The GBP/USD pair traded within a narrow range near the 1.2700 mark during Wednesday’s Asian session, struggling to gather momentum. Spot prices managed to stay above a recent one-month low reached last Friday, as market participants awaited the release of crucial UK consumer inflation figures.
Traders anticipate the headline UK Consumer Price Index (CPI) to show a slight uptick to 0.4% for May, compared to the previous reading of 0.3%. Meanwhile, the annual CPI rate is forecasted to decelerate to 3.5% from April’s 3.9%. These data points are expected to heavily influence the performance of the British Pound (GBP) and provide direction to the GBP/USD pair ahead of the Bank of England (BoE) monetary policy meeting on Thursday.

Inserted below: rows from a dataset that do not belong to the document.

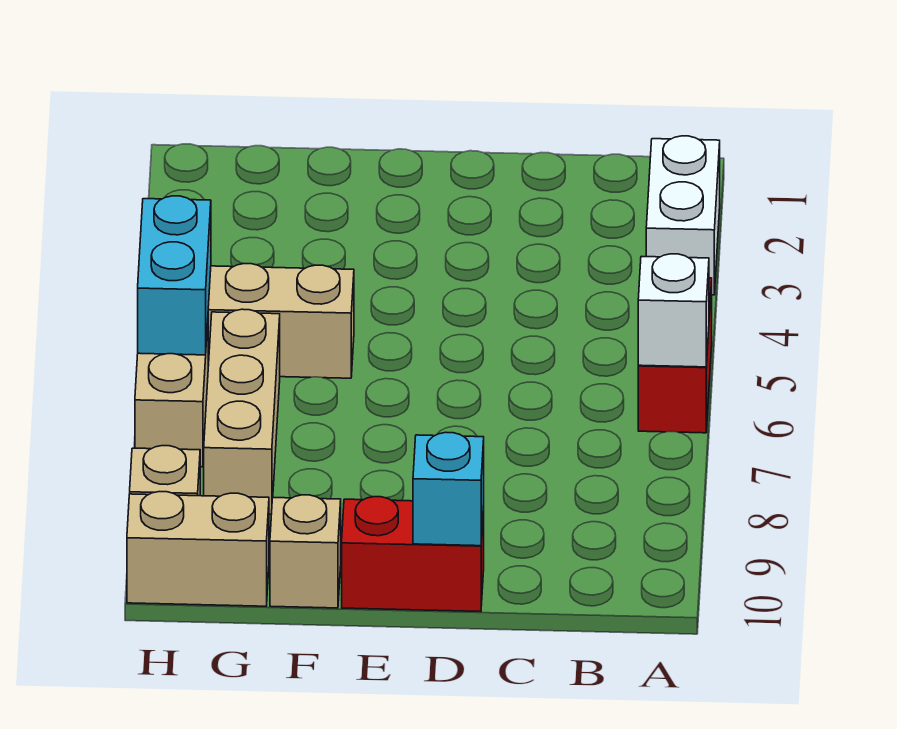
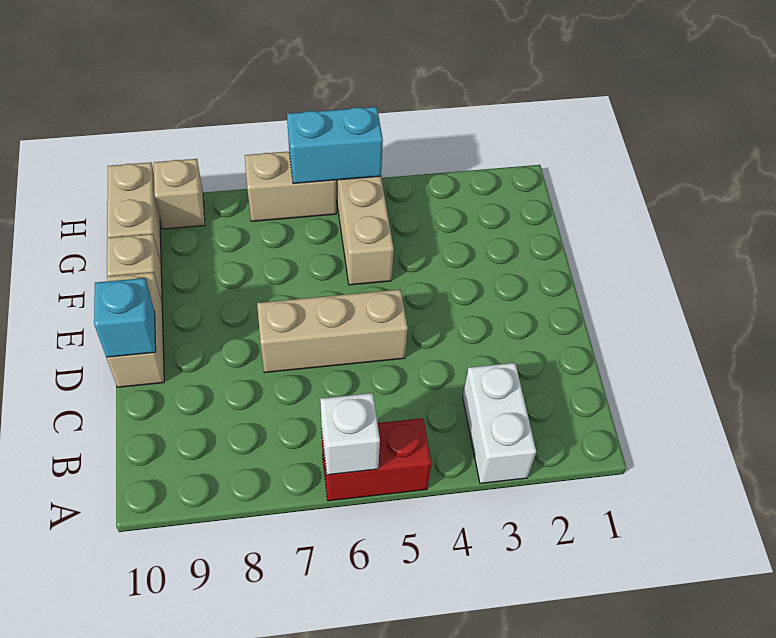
white brick A2:A3 level 1 -> white brick A3:B3 level 1
red brick D10:E10 level 1 -> tan brick D10:E10 level 1
tan brick G6:G8 level 1 -> tan brick D5:D7 level 1

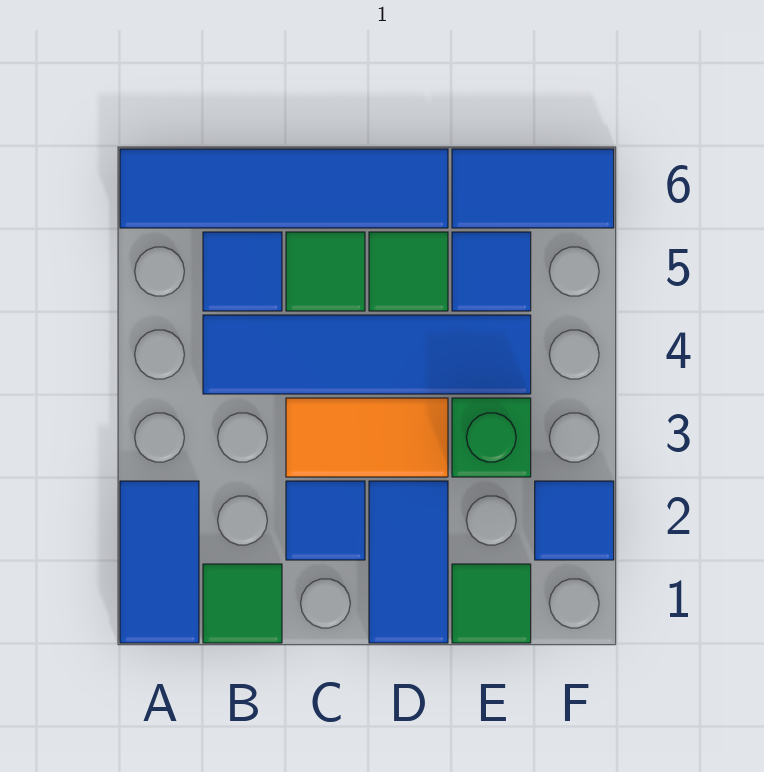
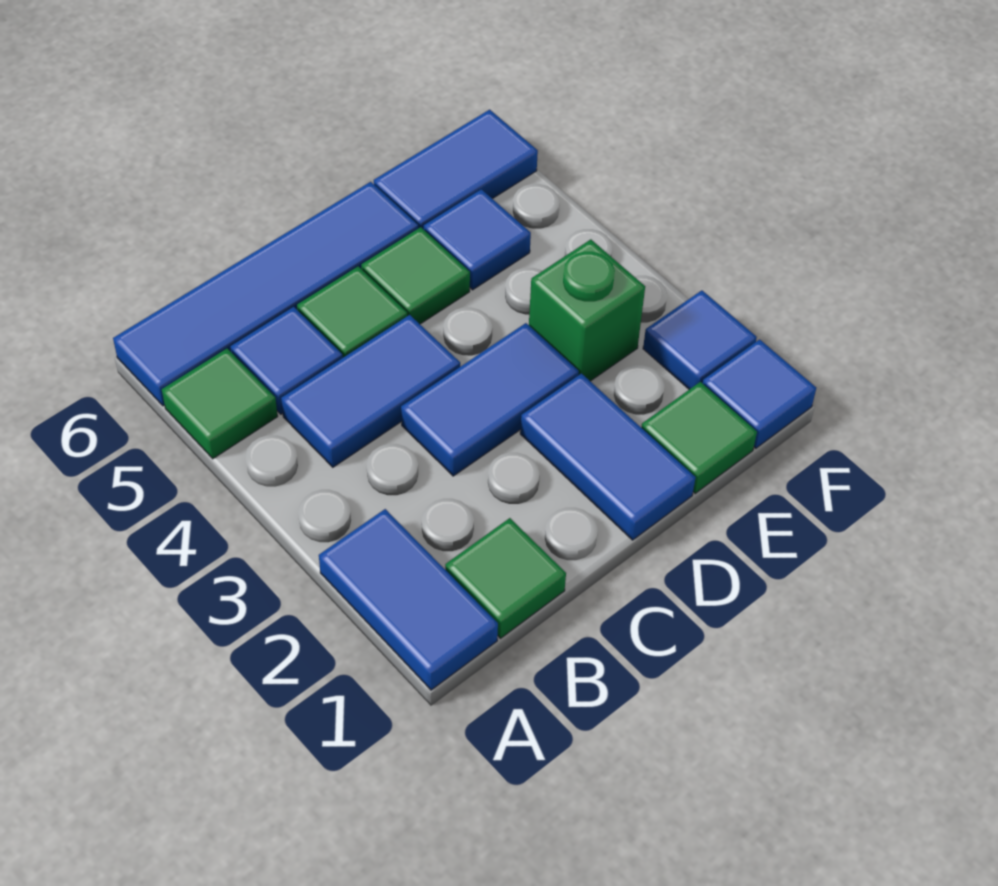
none -> green tile A5 level 1
blue tile B4:E4 level 1 -> blue tile B4:C4 level 1
blue tile C2 level 1 -> blue tile F1 level 1
orange tile C3:D3 level 1 -> blue tile C3:D3 level 1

The subdued price action of the US Dollar (USD) has acted as a supportive factor for GBP/USD, with recent weaker-than-expected US Retail Sales data reinforcing expectations of potential interest rate cuts by the Federal Reserve (Fed) later this year. This sentiment led to a decline in US Treasury bond yields overnight, exerting downward pressure on the greenback.
Given the current fundamental landscape, there is potential for a significant upward movement in the GBP/USD pair. However, the absence of sustained buying interest suggests caution among traders before committing to further positions following the recent rebound from the mid-1.2600s level, which marked a one-month low last week.